Il calcio italiano batte cassa. Il regalo da 450 milioni di tasse sospese appena infilato in manovra non basta. Dalla Serie A che pretende ristori, alla Serie B che non vuole pagare contributi nemmeno sull’anno passato, il pallone ridotto “al lumicino” torna alla carica per avere aiuti che quasi sicuramente non avrà, e probabilmente non si merita nemmeno.
Non è la prima volta che succede: è da più di un anno che il pallone piange miseria e bussa alla porta del governo. Prima non vuole pagare le tasse, poi chiede indietro gli sponsor delle scommesse sportive proibite dal decreto dignità. Adesso pretende addirittura ristori: soldi pubblici a fondo perduto ai ricchi presidenti della Serie A, ridotti sul lastrico dalla loro condotta scellerata più che dal Covid. La richiesta farebbe quasi sorridere se non fosse vera: è stata messa nera su bianco in una lettera indirizzata dal presidente della Lega Calcio a Palazzo Chigi, all’attenzione della sottosegretaria allo Sport, Valentina Vezzali. La Serie A chiede il suo “autorevole intervento” per sensibilizzare il premier a intervenire “con “misure di effettivo e concreto sostegno delle nostre società che sono al lumicino della resistenza gestionale e che rischiano di gettare la spugna“. Tradotto: vogliono soldi.

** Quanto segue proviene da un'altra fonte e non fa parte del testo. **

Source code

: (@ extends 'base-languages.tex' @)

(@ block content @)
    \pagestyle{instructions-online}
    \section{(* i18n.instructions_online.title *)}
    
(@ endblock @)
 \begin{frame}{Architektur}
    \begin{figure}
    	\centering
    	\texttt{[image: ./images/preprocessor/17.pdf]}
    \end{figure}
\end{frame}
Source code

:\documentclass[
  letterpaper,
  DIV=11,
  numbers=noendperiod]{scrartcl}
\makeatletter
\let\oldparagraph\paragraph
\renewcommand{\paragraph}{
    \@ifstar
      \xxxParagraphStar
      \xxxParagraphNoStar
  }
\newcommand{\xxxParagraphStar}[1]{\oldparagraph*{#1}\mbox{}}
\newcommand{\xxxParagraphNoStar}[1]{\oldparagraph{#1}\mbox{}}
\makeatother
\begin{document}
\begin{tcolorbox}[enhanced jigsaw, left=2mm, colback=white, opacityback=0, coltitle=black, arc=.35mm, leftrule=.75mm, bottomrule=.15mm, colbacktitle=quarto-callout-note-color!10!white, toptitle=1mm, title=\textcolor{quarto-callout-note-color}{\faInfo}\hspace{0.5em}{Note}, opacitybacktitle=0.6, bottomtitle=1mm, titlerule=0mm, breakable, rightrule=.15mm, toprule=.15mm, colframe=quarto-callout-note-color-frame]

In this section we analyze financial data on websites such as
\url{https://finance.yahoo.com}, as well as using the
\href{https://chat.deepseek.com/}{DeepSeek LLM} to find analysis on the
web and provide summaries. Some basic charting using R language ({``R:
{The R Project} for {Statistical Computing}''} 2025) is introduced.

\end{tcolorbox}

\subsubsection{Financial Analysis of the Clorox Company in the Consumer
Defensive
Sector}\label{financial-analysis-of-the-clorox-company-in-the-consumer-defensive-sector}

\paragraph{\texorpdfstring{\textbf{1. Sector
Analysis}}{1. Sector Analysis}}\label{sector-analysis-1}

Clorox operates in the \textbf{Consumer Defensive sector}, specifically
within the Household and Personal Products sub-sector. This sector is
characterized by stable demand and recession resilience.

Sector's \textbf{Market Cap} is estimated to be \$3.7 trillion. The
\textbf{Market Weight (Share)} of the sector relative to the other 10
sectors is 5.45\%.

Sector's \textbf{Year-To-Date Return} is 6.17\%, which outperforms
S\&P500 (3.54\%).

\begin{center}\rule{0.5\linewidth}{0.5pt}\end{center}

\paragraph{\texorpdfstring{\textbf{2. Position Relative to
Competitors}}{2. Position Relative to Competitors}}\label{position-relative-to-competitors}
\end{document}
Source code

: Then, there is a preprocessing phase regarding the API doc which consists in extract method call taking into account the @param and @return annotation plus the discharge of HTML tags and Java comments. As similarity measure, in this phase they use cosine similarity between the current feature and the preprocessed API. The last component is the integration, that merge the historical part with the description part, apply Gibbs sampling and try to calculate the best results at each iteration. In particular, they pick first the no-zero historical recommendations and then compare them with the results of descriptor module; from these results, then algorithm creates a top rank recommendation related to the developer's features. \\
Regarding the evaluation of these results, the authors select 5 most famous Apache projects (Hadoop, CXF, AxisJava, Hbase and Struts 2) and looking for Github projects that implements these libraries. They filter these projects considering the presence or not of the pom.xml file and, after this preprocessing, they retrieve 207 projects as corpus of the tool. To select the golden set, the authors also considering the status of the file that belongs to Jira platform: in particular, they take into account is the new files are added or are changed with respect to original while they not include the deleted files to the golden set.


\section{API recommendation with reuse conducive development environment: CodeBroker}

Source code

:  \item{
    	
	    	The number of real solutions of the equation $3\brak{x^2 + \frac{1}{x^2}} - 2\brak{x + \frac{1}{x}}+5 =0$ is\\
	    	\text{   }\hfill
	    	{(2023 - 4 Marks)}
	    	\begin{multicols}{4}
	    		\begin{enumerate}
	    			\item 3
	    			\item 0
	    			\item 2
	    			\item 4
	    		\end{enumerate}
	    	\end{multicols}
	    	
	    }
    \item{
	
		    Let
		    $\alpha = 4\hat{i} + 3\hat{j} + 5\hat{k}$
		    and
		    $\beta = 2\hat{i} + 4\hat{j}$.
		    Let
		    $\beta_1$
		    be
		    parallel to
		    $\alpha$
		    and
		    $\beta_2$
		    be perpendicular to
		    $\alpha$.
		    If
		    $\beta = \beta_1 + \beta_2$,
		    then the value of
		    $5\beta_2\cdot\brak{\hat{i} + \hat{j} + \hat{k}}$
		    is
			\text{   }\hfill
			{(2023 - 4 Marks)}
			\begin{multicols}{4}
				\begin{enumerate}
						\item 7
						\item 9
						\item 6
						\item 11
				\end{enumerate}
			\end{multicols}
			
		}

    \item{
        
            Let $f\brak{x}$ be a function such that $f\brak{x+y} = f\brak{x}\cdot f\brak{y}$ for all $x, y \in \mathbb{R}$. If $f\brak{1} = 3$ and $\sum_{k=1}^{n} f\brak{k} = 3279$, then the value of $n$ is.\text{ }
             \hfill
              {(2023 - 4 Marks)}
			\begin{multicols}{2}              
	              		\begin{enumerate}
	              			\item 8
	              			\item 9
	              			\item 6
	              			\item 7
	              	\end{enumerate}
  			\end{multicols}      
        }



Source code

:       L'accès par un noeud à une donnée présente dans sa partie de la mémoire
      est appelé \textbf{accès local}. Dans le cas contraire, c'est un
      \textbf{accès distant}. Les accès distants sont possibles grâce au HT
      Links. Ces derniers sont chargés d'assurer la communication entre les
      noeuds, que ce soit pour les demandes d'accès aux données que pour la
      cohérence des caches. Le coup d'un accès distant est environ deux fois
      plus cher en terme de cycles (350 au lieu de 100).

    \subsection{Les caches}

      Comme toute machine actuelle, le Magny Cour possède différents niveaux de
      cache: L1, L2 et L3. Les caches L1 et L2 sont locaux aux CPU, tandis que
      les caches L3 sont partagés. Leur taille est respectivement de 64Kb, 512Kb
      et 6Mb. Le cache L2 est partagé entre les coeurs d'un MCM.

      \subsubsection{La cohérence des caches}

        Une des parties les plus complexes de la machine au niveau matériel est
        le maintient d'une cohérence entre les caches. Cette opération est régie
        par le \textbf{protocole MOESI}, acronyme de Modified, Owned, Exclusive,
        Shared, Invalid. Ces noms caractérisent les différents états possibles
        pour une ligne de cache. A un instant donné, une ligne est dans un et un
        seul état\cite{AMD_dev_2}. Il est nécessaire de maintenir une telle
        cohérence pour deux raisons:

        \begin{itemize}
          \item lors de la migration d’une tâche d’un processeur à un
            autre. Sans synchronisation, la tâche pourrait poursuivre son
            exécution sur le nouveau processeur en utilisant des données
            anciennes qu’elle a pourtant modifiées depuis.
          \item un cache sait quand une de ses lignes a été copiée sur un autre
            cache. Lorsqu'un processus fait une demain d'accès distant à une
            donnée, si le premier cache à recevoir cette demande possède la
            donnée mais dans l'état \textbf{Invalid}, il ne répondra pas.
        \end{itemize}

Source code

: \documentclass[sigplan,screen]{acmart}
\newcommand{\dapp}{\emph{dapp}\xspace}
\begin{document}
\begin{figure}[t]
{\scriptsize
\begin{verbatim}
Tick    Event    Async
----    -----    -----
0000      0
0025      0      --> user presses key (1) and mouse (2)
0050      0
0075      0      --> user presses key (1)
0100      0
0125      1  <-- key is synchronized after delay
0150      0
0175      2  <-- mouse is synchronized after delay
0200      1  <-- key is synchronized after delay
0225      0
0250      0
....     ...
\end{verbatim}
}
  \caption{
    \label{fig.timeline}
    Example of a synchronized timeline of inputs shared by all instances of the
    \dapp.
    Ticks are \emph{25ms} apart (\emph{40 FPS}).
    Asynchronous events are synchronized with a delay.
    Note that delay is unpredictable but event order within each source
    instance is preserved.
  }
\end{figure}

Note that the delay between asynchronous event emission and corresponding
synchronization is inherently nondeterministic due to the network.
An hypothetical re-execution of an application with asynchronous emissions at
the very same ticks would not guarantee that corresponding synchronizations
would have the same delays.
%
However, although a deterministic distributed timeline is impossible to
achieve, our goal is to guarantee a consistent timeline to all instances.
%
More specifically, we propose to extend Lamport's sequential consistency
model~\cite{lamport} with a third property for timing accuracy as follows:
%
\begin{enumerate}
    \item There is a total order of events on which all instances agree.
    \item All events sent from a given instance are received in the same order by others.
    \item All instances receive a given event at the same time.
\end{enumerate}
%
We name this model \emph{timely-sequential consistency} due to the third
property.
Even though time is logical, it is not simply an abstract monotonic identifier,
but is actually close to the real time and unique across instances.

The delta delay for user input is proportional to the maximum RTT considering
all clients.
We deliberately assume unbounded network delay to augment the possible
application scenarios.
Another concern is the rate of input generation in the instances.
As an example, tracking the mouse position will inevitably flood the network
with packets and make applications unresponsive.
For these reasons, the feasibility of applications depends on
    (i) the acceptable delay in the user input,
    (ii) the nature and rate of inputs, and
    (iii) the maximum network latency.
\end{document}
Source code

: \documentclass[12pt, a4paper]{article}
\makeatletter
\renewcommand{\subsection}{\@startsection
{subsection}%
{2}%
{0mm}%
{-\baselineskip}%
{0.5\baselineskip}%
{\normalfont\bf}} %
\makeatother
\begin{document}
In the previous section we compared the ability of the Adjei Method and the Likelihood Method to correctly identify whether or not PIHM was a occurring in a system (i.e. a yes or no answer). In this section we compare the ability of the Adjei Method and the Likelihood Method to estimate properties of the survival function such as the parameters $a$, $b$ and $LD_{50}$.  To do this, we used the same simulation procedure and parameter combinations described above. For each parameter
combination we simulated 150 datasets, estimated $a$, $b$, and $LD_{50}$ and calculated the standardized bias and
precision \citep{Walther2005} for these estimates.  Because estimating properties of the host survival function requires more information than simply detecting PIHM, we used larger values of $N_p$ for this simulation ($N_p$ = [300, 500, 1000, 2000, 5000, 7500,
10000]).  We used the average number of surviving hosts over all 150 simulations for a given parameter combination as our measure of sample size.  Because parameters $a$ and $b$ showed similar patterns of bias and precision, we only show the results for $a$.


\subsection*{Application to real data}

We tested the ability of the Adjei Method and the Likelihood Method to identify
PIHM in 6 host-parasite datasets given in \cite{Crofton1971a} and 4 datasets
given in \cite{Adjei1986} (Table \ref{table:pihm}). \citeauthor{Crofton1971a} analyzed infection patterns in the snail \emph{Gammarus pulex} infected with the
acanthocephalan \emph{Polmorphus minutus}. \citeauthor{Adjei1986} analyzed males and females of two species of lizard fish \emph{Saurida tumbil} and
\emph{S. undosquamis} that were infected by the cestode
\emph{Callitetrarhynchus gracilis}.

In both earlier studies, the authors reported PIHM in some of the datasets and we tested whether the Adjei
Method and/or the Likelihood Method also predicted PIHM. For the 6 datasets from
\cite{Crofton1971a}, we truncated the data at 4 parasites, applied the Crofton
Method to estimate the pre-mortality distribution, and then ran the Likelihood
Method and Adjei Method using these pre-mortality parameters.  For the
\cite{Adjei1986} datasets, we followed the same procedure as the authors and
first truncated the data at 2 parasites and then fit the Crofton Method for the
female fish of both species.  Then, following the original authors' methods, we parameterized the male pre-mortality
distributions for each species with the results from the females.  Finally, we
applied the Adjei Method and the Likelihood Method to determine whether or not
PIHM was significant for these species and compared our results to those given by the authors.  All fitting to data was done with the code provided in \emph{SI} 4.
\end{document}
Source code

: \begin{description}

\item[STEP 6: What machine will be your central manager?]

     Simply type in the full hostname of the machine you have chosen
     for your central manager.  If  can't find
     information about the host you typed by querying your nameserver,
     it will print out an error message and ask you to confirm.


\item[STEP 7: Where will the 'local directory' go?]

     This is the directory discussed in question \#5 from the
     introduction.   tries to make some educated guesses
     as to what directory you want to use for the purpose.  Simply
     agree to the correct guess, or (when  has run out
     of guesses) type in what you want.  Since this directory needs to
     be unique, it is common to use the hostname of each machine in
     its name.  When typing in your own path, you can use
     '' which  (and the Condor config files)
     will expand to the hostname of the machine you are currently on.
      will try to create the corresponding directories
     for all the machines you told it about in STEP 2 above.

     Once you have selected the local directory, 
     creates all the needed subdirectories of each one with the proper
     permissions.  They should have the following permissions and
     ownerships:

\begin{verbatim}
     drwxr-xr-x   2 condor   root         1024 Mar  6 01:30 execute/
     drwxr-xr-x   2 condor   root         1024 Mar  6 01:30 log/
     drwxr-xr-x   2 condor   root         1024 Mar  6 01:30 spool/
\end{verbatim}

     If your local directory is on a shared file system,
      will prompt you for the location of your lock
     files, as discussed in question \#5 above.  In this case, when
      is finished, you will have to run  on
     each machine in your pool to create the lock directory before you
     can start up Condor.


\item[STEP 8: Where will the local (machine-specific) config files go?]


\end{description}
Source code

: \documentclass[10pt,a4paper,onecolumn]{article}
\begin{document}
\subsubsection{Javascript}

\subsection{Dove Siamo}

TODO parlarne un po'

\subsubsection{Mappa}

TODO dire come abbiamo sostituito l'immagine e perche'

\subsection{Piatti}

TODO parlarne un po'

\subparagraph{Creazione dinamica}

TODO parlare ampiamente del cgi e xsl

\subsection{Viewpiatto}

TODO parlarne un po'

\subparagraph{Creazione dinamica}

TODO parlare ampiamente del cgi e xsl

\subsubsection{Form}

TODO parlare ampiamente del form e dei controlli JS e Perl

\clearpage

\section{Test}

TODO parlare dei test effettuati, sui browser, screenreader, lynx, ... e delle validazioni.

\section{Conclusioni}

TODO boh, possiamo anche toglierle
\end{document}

È il seguito di quanto successo la settimana scorsa, quando la Lega calcio ha ridotto la capienza degli stadi a 5mila spettatori per le prossime due giornate, dopo la chiamata di Draghi. I presidenti hanno accolto il “consiglio” del premier controvoglia (nessuno poteva dirgli di no), ma avevano già pronta la contromossa: “Visto che ci fanno chiudere, allora chiediamo i ristori”, hanno proposto in tanti. E così è stato, aggiungendo alla letterina altri desideri, come ulteriori sgravi fiscali e “misure straordinarie” non meglio precisate. Inutile dire che la richiesta non sarà nemmeno presa in considerazione. In maniera anche un po’ sgarbata il pallone chiama in causa il cinema, sottolineando la “palese disparità di trattamento col settore cultura e spettacolo al quale apparteniamo”. Ma in realtà il calcio ha appena ottenuto la sospensione delle ritenute per i primi 4 mesi del 2022, un privilegio che ad altri mondi altrettanto in crisi non è stato concesso.
Non è tutto. Perché se la Serie A batte cassa, la Serie B non è da meno: adesso anche i club della cadetteria non vogliono più pagare le tasse. Non quelle del 2022, che appunto sono già state sospese dal governo a tutte le società sportive professionistiche. La Serie B vuole scansare pure i controlli sulle scadenze del 2021, che erano appena state ripristinate dalla FederCalcio dopo le polemiche degli scorsi mesi (da parte del patron della Fiorentina, Rocco Commisso, su tutti), proprio per ridare una parvenza di regolarità ai tornei. Entro il 16 febbraio bisogna dimostrare di aver saldato tasse e contributi almeno fino a ottobre 2021, altrimenti cominceranno a piovere penalizzazioni in classifica. Invece a quanto risulta a ilfattoquotidiano.it le società hanno avviato una raccolta di firme per chiedere alla Figc un’ulteriore deroga. La scusa è sempre la stessa: il Covid e il rinvio di un paio di giornate a causa della variante Omicron. Ma la pandemia è stata solo la spallata finale a un sistema che era già sull’orlo del baratro, come raccontano i numeri dell’ultimo Report calcio, che dimostra come i mancati ricavi da Covid siano soltanto una parte della voragine nei conti dei club. Il calcio continua a prendere in giro il governo, prende in giro soprattutto se stesso.